| Document section |
----

The present chapter starts from the assumption that the Roman law rules on the invalidity of contractual agreements contra bonos mores constitute a first, historical, common core of the current legal formants concerning immoral contracts in a number of European countries. The central question it aims to answer is to what extent this first common core has influenced the current legal formants of the national laws specifically considered in this volume.

The first section briefly outlines the development of these Roman law rules from the 2nd century until Justinian's codification. It then acknowledges the substantive influence of the latter on the continental European civil codes on the one hand, and Scottish law on the other.

The second section, starting from the impact of Roman law on what Zweigert and Kötz call the “Romanist” and “German” legal families, takes position in the general comparative law debate on legal families. On this basis, the third section proposes a tailor-made taxonomy. It identifies five models of legal formants concerning the (in)validity of immoral contracts in Europe, corresponding to three groups of countries plus two individual mixed legal systems. For each model, the extent of the Roman law influence on the current legal formants is summarised. The models are discussed in a logical order, starting with the one most strongly influenced by Roman law, and ending with the one where such an influence can hardly be seen.

----

| Entries shown |
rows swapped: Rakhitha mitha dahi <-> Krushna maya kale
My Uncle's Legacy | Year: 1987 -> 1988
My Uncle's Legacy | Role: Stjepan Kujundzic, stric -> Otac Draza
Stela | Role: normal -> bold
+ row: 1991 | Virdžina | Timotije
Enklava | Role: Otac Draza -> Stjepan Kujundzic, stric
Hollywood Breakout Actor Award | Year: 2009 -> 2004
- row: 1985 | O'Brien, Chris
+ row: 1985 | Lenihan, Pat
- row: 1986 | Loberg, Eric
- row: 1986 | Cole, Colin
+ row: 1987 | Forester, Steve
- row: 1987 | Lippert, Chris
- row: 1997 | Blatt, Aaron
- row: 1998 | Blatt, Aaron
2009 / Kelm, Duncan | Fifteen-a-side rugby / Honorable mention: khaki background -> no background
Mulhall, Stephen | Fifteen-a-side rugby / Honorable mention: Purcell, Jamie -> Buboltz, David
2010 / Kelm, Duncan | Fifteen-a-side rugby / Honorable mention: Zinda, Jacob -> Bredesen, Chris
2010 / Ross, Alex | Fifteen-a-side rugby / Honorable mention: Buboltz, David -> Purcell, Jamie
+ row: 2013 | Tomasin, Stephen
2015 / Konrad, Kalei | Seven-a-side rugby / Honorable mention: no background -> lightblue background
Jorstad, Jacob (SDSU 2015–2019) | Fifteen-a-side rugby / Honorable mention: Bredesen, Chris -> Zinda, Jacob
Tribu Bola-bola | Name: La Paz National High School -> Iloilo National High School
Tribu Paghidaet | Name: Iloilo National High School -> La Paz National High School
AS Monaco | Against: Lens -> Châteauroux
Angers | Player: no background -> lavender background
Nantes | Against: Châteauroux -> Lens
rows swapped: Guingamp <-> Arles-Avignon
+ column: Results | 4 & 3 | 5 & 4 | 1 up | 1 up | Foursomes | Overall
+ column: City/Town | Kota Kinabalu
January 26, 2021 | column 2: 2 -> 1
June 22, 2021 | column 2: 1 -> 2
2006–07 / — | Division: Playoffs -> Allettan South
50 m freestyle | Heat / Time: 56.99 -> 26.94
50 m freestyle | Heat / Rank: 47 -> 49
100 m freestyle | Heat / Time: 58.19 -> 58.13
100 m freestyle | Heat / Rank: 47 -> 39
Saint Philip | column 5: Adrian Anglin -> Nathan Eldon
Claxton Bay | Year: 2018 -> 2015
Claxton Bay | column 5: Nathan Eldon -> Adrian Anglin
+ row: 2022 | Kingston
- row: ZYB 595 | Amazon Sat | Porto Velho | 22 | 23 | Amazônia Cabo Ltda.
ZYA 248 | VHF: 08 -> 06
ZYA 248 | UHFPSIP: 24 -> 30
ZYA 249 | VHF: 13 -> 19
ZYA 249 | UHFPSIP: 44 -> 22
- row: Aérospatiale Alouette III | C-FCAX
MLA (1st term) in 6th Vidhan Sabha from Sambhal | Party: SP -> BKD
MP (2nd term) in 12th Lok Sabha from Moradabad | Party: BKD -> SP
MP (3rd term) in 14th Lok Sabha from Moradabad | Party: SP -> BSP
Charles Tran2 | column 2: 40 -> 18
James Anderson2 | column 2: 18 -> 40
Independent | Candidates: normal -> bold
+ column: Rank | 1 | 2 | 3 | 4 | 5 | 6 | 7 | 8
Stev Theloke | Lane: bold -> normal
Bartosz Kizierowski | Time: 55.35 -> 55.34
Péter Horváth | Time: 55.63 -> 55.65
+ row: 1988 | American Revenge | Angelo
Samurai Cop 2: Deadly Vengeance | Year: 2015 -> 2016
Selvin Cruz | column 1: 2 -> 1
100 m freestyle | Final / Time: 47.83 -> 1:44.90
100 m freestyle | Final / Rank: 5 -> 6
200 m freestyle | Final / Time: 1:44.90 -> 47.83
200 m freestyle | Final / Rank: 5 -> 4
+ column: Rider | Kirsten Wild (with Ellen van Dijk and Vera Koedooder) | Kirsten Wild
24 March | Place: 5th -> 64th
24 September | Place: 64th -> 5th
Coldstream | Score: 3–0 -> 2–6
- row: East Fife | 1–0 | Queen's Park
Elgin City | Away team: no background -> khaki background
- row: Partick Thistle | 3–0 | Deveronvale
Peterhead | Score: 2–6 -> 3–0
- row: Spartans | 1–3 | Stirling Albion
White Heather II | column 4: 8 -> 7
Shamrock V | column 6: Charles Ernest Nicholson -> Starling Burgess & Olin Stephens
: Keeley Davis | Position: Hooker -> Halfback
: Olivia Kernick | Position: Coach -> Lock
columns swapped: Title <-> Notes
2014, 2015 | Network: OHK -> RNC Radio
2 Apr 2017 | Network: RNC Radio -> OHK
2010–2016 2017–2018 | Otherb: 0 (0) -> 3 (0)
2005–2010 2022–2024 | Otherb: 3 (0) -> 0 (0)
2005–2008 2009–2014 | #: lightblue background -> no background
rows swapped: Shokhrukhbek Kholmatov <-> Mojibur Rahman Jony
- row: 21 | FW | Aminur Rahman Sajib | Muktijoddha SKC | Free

----

| Short exercise 1 |
In the chapter overview on immoral contracts, how many models of legal formants does the third section identify?
| Short exercise 2 |
Carry on the chapter overview on immoral contracts, picking up after its final sentence.
The entries play no part in this work.

| Exercise answer 1 |
Five models: three groups of countries plus two individual mixed legal systems.

| Exercise answer 2 |
The last section concludes that Roman law can be considered a historical common core of almost all legal formants discussed in the national responses to the hypothetical cases in this volume, with one important exception: the Nordic countries.

IMMORAL AGREEMENTS AND CONDITIONS UNDER ROMAN LAW

The legal concept of immorality of a contractual agreement, which can be found in all continental European civil codes, stems from Roman law. The most ancient known sources mentioning this concept go back to the 2nd century Roman jurists Gaius and Julianus. These jurists formulate specific examples of agreements that do not create obligations because their object or purpose is contrary to good morals (contra bonos mores):

  • - a mandate to steal something or insult somebody;

  • - a stipulation to commit a murder or steal an object used for divine service; or

  • - a stipulation of a penalty for failing to institute a certain person as heir.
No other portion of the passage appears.